Thursday, September 3, 2009

The Collyer Brothers

video
E.L. Doctorow has a new book out about the Collyer Brothers.
I thought Crazy Rhythm might fit?
Crazy rhythm, here's the doorway
I'll go my way, you'll go your way
Crazy rhythm, from now on
We're through.
Here is where we have a showdown
I'm too high-hat, you're too low-down
Crazy rhythm, here's goodbye to you!
They say that when a high-brow meets a low-brow
Walkin' along Broadway
Soon the high-brow
He has no brow
Ain't it a shame?
And you're to blame
What's the use of prohibition?
You produce the same condition
Crazy rhythm, from now on, we're through
Crazy rhythm, I've gone crazy

An excerpt from the Times' review.

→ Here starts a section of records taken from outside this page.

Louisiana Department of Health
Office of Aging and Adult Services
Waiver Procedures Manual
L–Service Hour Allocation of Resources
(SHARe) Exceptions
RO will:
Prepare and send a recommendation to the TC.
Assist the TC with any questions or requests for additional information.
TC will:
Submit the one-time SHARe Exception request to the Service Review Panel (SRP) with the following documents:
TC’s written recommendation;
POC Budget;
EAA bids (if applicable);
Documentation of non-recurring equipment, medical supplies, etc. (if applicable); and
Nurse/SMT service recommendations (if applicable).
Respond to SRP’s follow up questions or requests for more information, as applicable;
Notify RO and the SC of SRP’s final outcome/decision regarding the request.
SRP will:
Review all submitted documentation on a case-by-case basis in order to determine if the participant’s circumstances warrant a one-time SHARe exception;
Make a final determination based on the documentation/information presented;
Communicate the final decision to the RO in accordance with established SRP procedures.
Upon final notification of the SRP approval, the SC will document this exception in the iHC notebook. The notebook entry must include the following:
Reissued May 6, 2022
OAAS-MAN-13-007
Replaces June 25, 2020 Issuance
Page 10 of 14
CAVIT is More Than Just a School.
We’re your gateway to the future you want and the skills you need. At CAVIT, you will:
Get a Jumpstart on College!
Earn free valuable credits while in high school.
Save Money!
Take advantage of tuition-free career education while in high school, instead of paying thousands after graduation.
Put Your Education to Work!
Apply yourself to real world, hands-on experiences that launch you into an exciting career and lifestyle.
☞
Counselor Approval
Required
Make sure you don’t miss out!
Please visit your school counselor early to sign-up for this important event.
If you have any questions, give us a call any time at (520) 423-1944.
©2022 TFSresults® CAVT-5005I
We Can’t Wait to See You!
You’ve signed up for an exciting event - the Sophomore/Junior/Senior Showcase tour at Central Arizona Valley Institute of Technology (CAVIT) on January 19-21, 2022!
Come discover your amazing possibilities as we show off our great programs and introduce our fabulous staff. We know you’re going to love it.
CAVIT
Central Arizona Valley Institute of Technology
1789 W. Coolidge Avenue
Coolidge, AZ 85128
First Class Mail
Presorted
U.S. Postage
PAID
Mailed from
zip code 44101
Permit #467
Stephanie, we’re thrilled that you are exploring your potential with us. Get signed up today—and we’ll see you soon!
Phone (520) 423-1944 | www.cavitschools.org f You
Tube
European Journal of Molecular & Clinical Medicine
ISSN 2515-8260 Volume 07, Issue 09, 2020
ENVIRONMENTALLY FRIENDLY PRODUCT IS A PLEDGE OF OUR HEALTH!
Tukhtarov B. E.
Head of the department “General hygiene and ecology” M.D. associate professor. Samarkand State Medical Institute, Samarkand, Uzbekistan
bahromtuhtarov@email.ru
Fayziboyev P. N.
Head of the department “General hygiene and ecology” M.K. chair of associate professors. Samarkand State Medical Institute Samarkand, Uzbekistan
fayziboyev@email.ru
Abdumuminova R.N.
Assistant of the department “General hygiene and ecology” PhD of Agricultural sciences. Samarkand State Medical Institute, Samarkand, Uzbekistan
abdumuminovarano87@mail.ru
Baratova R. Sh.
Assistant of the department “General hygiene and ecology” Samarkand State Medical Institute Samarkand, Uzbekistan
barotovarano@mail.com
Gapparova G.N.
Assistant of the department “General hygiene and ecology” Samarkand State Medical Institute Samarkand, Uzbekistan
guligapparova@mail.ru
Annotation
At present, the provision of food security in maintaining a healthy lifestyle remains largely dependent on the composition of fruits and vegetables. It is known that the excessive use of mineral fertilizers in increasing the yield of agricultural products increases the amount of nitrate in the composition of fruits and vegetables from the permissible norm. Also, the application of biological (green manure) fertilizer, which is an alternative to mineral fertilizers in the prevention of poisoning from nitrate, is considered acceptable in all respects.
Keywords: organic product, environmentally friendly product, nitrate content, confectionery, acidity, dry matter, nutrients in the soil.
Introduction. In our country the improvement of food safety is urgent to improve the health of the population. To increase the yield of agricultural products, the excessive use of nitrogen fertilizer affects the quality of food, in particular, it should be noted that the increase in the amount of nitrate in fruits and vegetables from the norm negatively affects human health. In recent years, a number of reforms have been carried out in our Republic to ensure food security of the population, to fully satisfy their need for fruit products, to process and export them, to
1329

Kakutani didn't care for it
The last name of the title characters of E. L. Doctorow’s new novel, “Homer & Langley,” is Collyer, and the book’s brothers do, in fact, turn out to be versions of those infamous New York pack rats, whose overstuffed Harlem brownstone — crammed floor to ceiling with towering piles of newspapers, suitcases and boxes, as well as 14 pianos, half a dozen toy train sets, chandeliers, a car chassis and more than 100 tons of garbage — made their name synonymous with obsessive-compulsive collecting.
The corpses of the two men would be found in their Fifth Avenue home by police in 1947: one buried under an avalanche of rat-infested trash; the other, dead of starvation and assorted ailments.
How did the well-to-do scions of one of New York’s oldest families come to such a sad and ludicrous end? The story is a kind of male, New York City version of “Grey Gardens,” and it has fascinated writers for years. It reportedly inspired Marcia Davenport’s 1954 novel, “My Brother’s Keeper,” and Richard Greenberg’s 2002 play, “The Dazzle,” and now Mr. Doctorow, using his patented blend of fact and fiction, has tackled it here, producing a slight, unsatisfying, Poe-like story that turns out to be a study in morbid psychology.
Mr. Doctorow (the E. stands for Edgar) has said he was named for Poe, and he’s ventured into his namesake’s Gothic territory before with his 1994 novel “The Waterworks,” a story about science and detection and families. That novel, like the author’s best-known works, “Ragtime,” “World’s Fair” and “Billy Bathgate,” showcased the author’s magical ability to conjure a vanished New York from the dust and smoke of history.
Clearly Mr. Doctorow wants to do something similar here, going so far as to extend his heroes’ lives through the Watergate era, but the reader unfortunately gets little visceral sense of the city or the country in these pages. After all, Homer and Langley spent much of their lives as recluses and came to inhabit a suffocating realm bounded by the walls of their town house. As a result, there are few excursions into the New York City Mr. Doctorow knows so well, and lots of time — far more than the reader might wish — spent inside the Collyer brothers’ musty, dusty, junk-filled home.
In Mr. Doctorow’s fictionalized telling of the Collyers’ story, Langley suffered from a mustard gas attack during World War I and returned home, damaged and possibly mad. His brother, Homer, who narrates the story, went blind as a teenager but became a skilled pianist and enjoyed the attention of lots of women, who apparently found his helplessness alluring.
As recounted in these pages, the Collyers’ parents died during the great flu epidemic of 1918, and after Langley’s return from the war, the brothers set up housekeeping together. For a while the pair maintained an engagement with the world. Homer has an affair with a house servant; Langley has a short-lived marriage to a tempestuous woman. Both of them develop unconsummated crushes on the beautiful and virginal Mary Elizabeth Riordan, who works as Homer’s assistant. There are visits to speakeasies and nightclubs, and encounters with a gangster who may remind readers of Dutch Schultz in “Billy Bathgate.”
Langley becomes increasingly eccentric, however, holding forth tediously on his Theory of Replacements, a cynical hypothesis that holds that “everything in life gets replaced”: that children are replacements of their parents, and that new generations of geniuses, baseball players and kings are replacements of earlier generations of geniuses, baseball players and kings. Langley sets about collecting and saving newspapers so he can create Collyer’s One Edition for All Time, a quixotic, all-purpose newspaper that will sum up all the varieties of human experience in one set of stories.